The cordells are a great lure and my favourite tailor popper. The roosta are a nice popper too, but if you are targetting Jew what about a feather rig and large sp's work well too.


----------



## Milt (Sep 2, 2005)

Has anyone tested the action of a larger popper with a 15-20lb thin wire trace of about 40-50cm? From what i have read Tailor love the Halco roosta's in both the red/white and gold/black models and there are some monstrous sized Tailors caught along the Wild coast of South Africa. Cant wait for December now! 8)

Milt,


----------



## sitonit (Dec 29, 2006)

I have never used wire on poppers in fact unless I am using cut baits or liveys I never use wire.


----------



## Squidder (Sep 2, 2005)

Hi Milt, when I was in Broome I did a LOT of casting with a fairly large Yo-zuri hydro popper, which I attached with a 30cm length of 20lb knottable wire trace to combat the biteys I thought I might encounter - the action of the lure didn't seem at all affected, it seemed to pop and bloop quite nicely, although I didn't get a hit the whole time I used it :roll:

This is the stuff I was using, I got it at Turville's in the city:


----------



## justcrusin (Oct 1, 2006)

Gday Milt, the reccomendations i ahve heard have all been to use mono with poppers because it floats. If your after something heavy perhaps the 150lb leaders on the halco tenticle lures.

Cheers Dave


----------



## spooled1 (Sep 16, 2005)

With heavy duty saltwater poppers like the Halco Roosta 135 and River to sea dumbells, the fish don't even think about wire.

They seem more concerned about the water displacement of the lure itself.

Roostas 135's are my all time favorite rock fishing popper. They take huge amounts of punishment, they cast brilliantly, the colours are good and the fish love them. Put a set of VMC quad strength 3/0-4/0 hooks on and you'll have the perfect popper. Especially in the ocean washes and gutters where the water is nicely marbled.

This time of year you probably don't need a wire trace anymore (unless you're heading to lattitudes north of Brisbane)

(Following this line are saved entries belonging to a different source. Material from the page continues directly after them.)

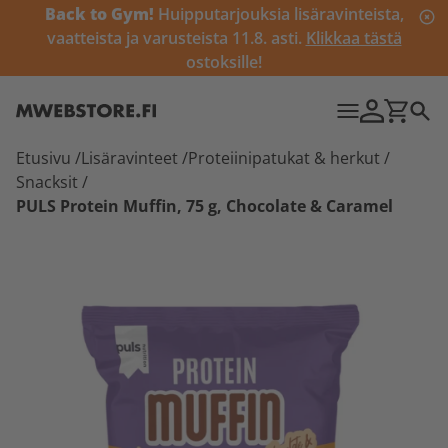
Back to Gym!
Huipputarjouksia lisäravinteista,
vaatteista ja varusteista 11.8. asti.
Klikkaa tästä
ostoksille!
Etusivu
/
Lisäravinteet
/
Proteiinipatukat & herkut
/
Snacksit
/
PULS Protein Muffin, 75 g, Chocolate & Caramel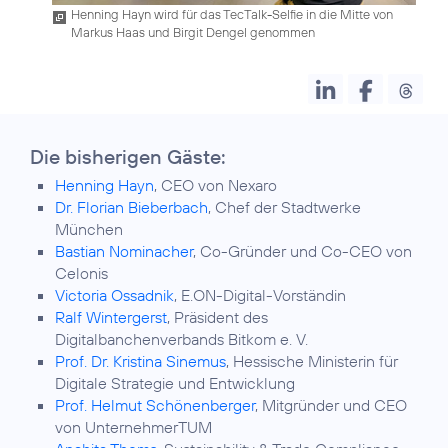
Henning Hayn wird für das TecTalk-Selfie in die Mitte von
Markus Haas und Birgit Dengel genommen
Die bisherigen Gäste:
Henning Hayn
, CEO von Nexaro
Dr. Florian Bieberbach
, Chef der Stadtwerke
München
Bastian Nominacher
, Co-Gründer und Co-CEO von
Celonis
Victoria Ossadnik
, E.ON-Digital-Vorständin
Ralf Wintergerst
, Präsident des
Digitalbanchenverbands Bitkom e. V.
Prof. Dr. Kristina Sinemus
, Hessische Ministerin für
Digitale Strategie und Entwicklung
Prof. Helmut Schönenberger
, Mitgründer und CEO
von UnternehmerTUM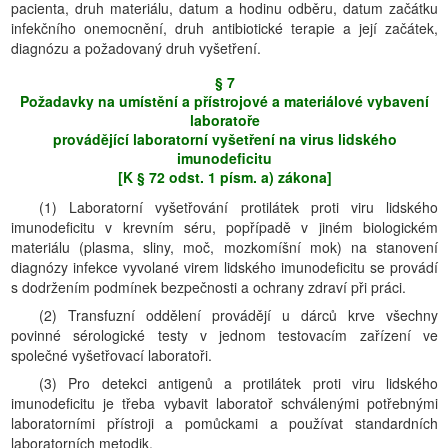
pacienta, druh materiálu, datum a hodinu odběru, datum začátku
infekčního onemocnění, druh antibiotické terapie a její začátek,
diagnózu a požadovaný druh vyšetření.
§ 7
Požadavky na umístění a přístrojové a materiálové vybavení
laboratoře
provádějící laboratorní vyšetření na virus lidského
imunodeficitu
[K § 72 odst. 1 písm. a) zákona]
(1) Laboratorní vyšetřování protilátek proti viru lidského
imunodeficitu v krevním séru, popřípadě v jiném biologickém
materiálu (plasma, sliny, moč, mozkomíšní mok) na stanovení
diagnózy infekce vyvolané virem lidského imunodeficitu se provádí
s dodržením podmínek bezpečnosti a ochrany zdraví při práci.
(2) Transfuzní oddělení provádějí u dárců krve všechny
povinné sérologické testy v jednom testovacím zařízení ve
společné vyšetřovací laboratoři.
(3) Pro detekci antigenů a protilátek proti viru lidského
imunodeficitu je třeba vybavit laboratoř schválenými potřebnými
laboratorními přístroji a pomůckami a používat standardních
laboratorních metodik.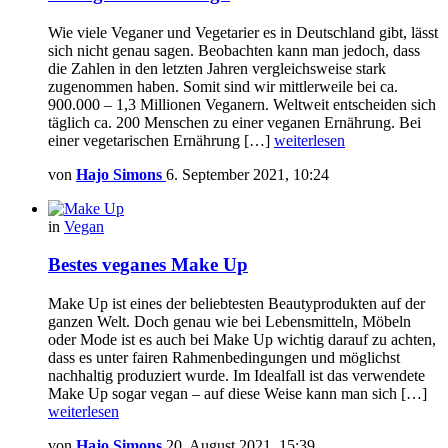
Wie viele Veganer und Vegetarier es in Deutschland gibt, lässt
sich nicht genau sagen. Beobachten kann man jedoch, dass
die Zahlen in den letzten Jahren vergleichsweise stark
zugenommen haben. Somit sind wir mittlerweile bei ca.
900.000 – 1,3 Millionen Veganern. Weltweit entscheiden sich
täglich ca. 200 Menschen zu einer veganen Ernährung. Bei
einer vegetarischen Ernährung […]
weiterlesen
von
Hajo Simons
6. September 2021, 10:24
in
Vegan
Bestes veganes Make Up
Make Up ist eines der beliebtesten Beautyprodukten auf der
ganzen Welt. Doch genau wie bei Lebensmitteln, Möbeln
oder Mode ist es auch bei Make Up wichtig darauf zu achten,
dass es unter fairen Rahmenbedingungen und möglichst
nachhaltig produziert wurde. Im Idealfall ist das verwendete
Make Up sogar vegan – auf diese Weise kann man sich […]
weiterlesen
von
Hajo Simons
20. August 2021, 15:39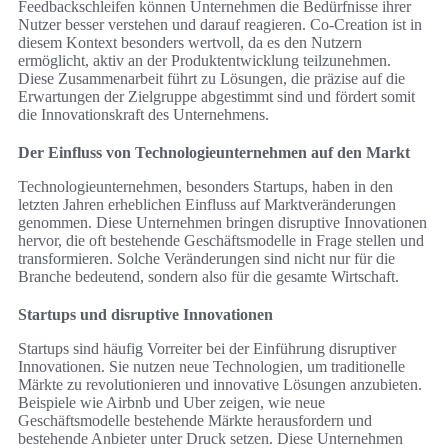
Feedbackschleifen können Unternehmen die Bedürfnisse ihrer
Nutzer besser verstehen und darauf reagieren. Co-Creation ist in
diesem Kontext besonders wertvoll, da es den Nutzern
ermöglicht, aktiv an der Produktentwicklung teilzunehmen.
Diese Zusammenarbeit führt zu Lösungen, die präzise auf die
Erwartungen der Zielgruppe abgestimmt sind und fördert somit
die Innovationskraft des Unternehmens.
Der Einfluss von Technologieunternehmen auf den Markt
Technologieunternehmen, besonders Startups, haben in den
letzten Jahren erheblichen Einfluss auf Marktveränderungen
genommen. Diese Unternehmen bringen disruptive Innovationen
hervor, die oft bestehende Geschäftsmodelle in Frage stellen und
transformieren. Solche Veränderungen sind nicht nur für die
Branche bedeutend, sondern also für die gesamte Wirtschaft.
Startups und disruptive Innovationen
Startups sind häufig Vorreiter bei der Einführung disruptiver
Innovationen. Sie nutzen neue Technologien, um traditionelle
Märkte zu revolutionieren und innovative Lösungen anzubieten.
Beispiele wie Airbnb und Uber zeigen, wie neue
Geschäftsmodelle bestehende Märkte herausfordern und
bestehende Anbieter unter Druck setzen. Diese Unternehmen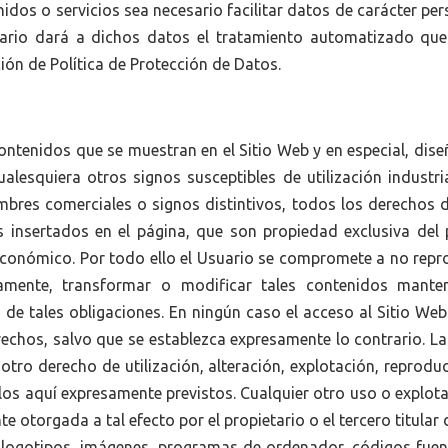
os o servicios sea necesario facilitar datos de carácter per
ietario dará a dichos datos el tratamiento automatizado q
ción de Política de Protección de Datos.
ntenidos que se muestran en el Sitio Web y en especial, dise
alesquiera otros signos susceptibles de utilización industri
bres comerciales o signos distintivos, todos los derechos de
 insertados en el página, que son propiedad exclusiva del pr
 económico. Por todo ello el Usuario se compromete a no reprod
amente, transformar o modificar tales contenidos manten
de tales obligaciones. En ningún caso el acceso al Sitio Web
derechos, salvo que se establezca expresamente lo contrario. 
otro derecho de utilización, alteración, explotación, reprodu
los aquí expresamente previstos. Cualquier otro uso o explot
e otorgada a tal efecto por el propietario o el tercero titular
 logotipos, imágenes, programas de ordenador, códigos fuente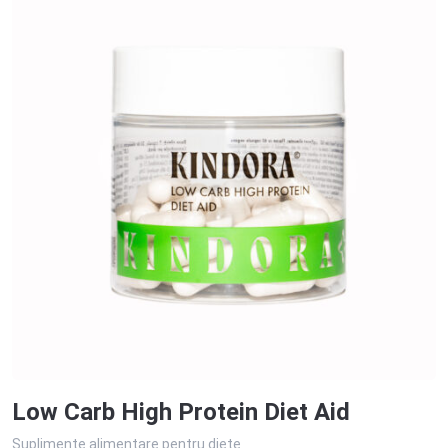
Low Carb High Protein Diet Aid
Suplimente alimentare pentru diete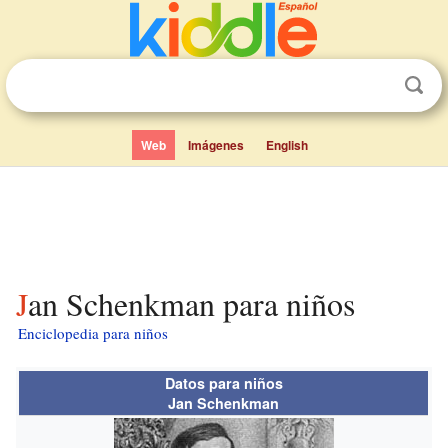
Web
Imágenes
English
Jan Schenkman para niños
Enciclopedia para niños
Datos para niños
Jan Schenkman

If the tailor are really big off the rocks in SA (6kg+), upsize your leader to 60lb Jinkai and pretend you're casting Roosta's at jewies.


----------



## Milt (Sep 2, 2005)

Once again some excellent information :wink:

Dan what color Roosta do you recommend? I have just remembered i have some super tough 40lb mono snapper leader somewhere in my garage. I think i'll use that 

What type of retrieve do you use to best effect Dan and others for the Roosta, rod tip up in the air, down to the ocean, side to side "walk the dog"?

Milt,


----------



## garrick (Sep 2, 2006)

Hi Milt.

When you land in SA have a castle lager on me mate. By the way, the wild coast that you are talking about, is it in the Transkei area.

WITH THE UPCOMMING SUPER 14 FINALS WHO ARE YOU SHOUTING FOR?


----------



## Milt (Sep 2, 2005)

Howzit Garrick,

I'll be sure to have a few Castle Lagers over there "met jou vriende" :wink: :wink: :wink:

I'll be based in East London for 2 weeks and aim to Fish around Gonubie, Glen Eden and Queensbury bay, then I'm off to Mozambique to check the place out for a week.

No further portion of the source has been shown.